(Material for this task begins)

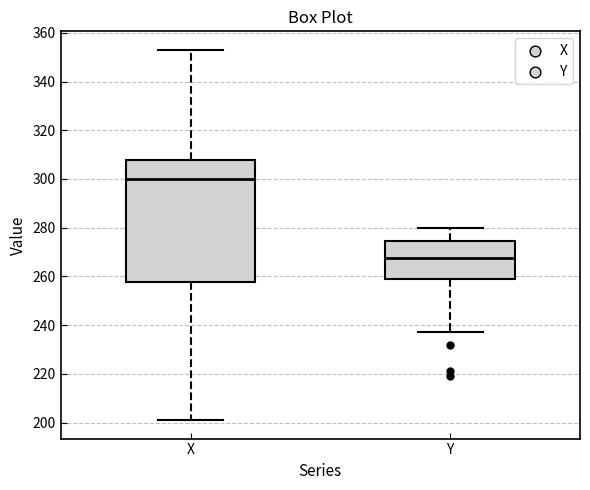

Reading left to right, transcribe this box plot: for each box, give where its median line is, the range the box spans, and where its two whiskers end, as read against the y-axis. The values are not printed on the chart, so give them approximately, as read against the axis.

X: median 300, box 258 to 308, whiskers 202 to 354
Y: median 268, box 260 to 274, whiskers 238 to 280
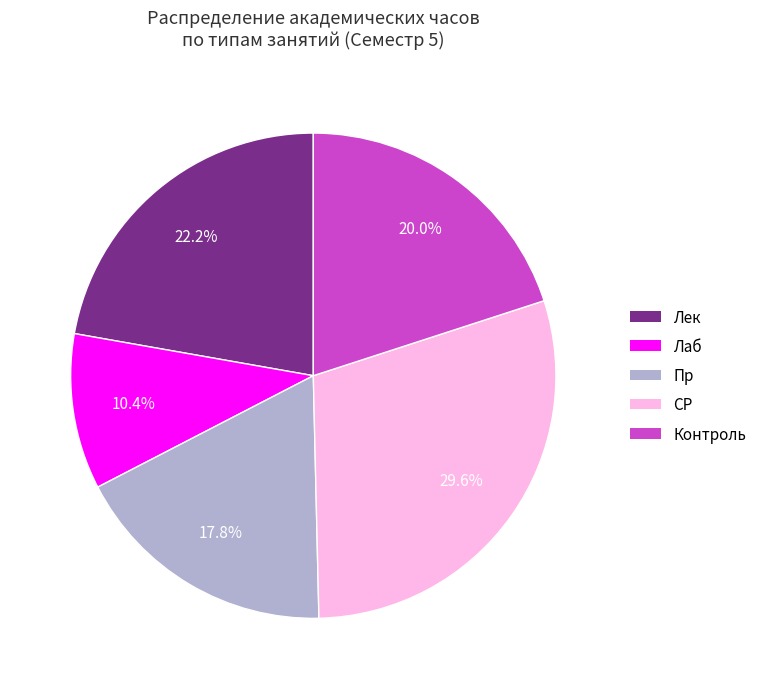

To the nearest percent, what is the average slice percentage?

20%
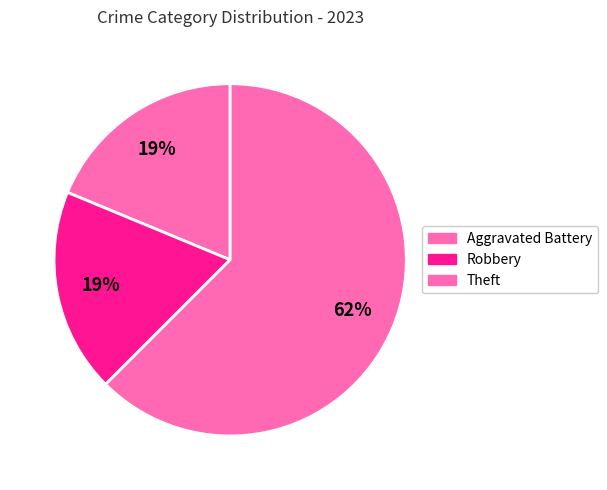

How many segments does this pie chart have?

3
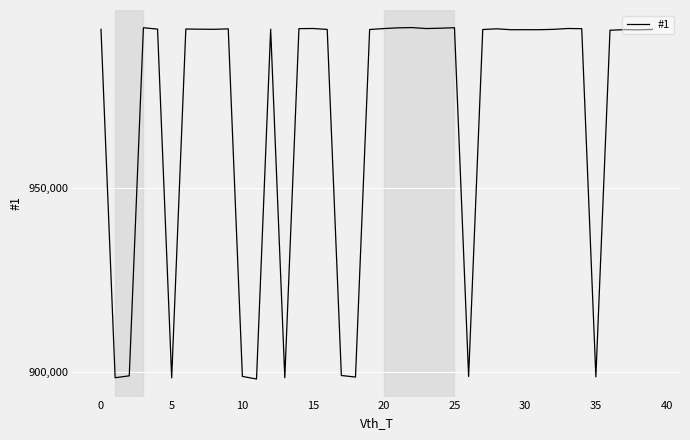

What is the greatest value displayed?

993522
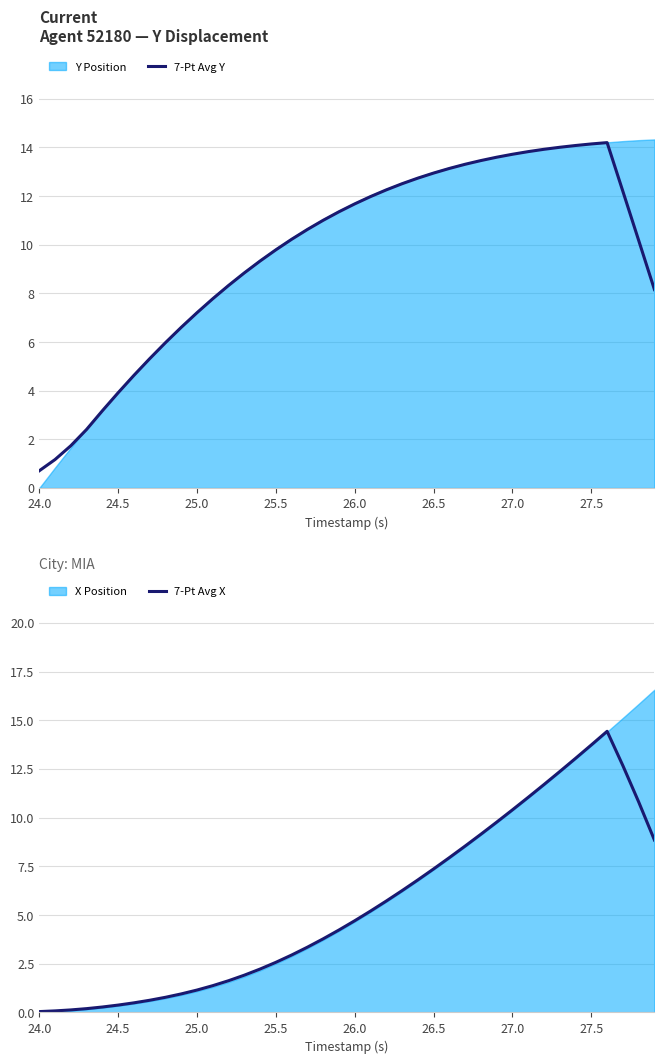

What is the maximum value for 7-Pt Avg X?

14.4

(Material for this task ends)

### Task requirements
Recast the material above as a Markdown table with the columns "Row" and "Line", giving each non-blank line its own numbered row and omitting the pictures.

### Task result
| Row | Line |
|---|---|
| 1 | Reading left to right, transcribe this box plot: for each box, give where its median line is, the range the box spans, and where its two whiskers end, as read against the y-axis. The values are not printed on the chart, so give them approximately, as read against the axis. |
| 2 | X: median 300, box 258 to 308, whiskers 202 to 354 |
| 3 | Y: median 268, box 260 to 274, whiskers 238 to 280 |
| 4 | To the nearest percent, what is the average slice percentage? |
| 5 | 20% |
| 6 | How many segments does this pie chart have? |
| 7 | 3 |
| 8 | What is the greatest value displayed? |
| 9 | 993522 |
| 10 | What is the maximum value for 7-Pt Avg X? |
| 11 | 14.4 |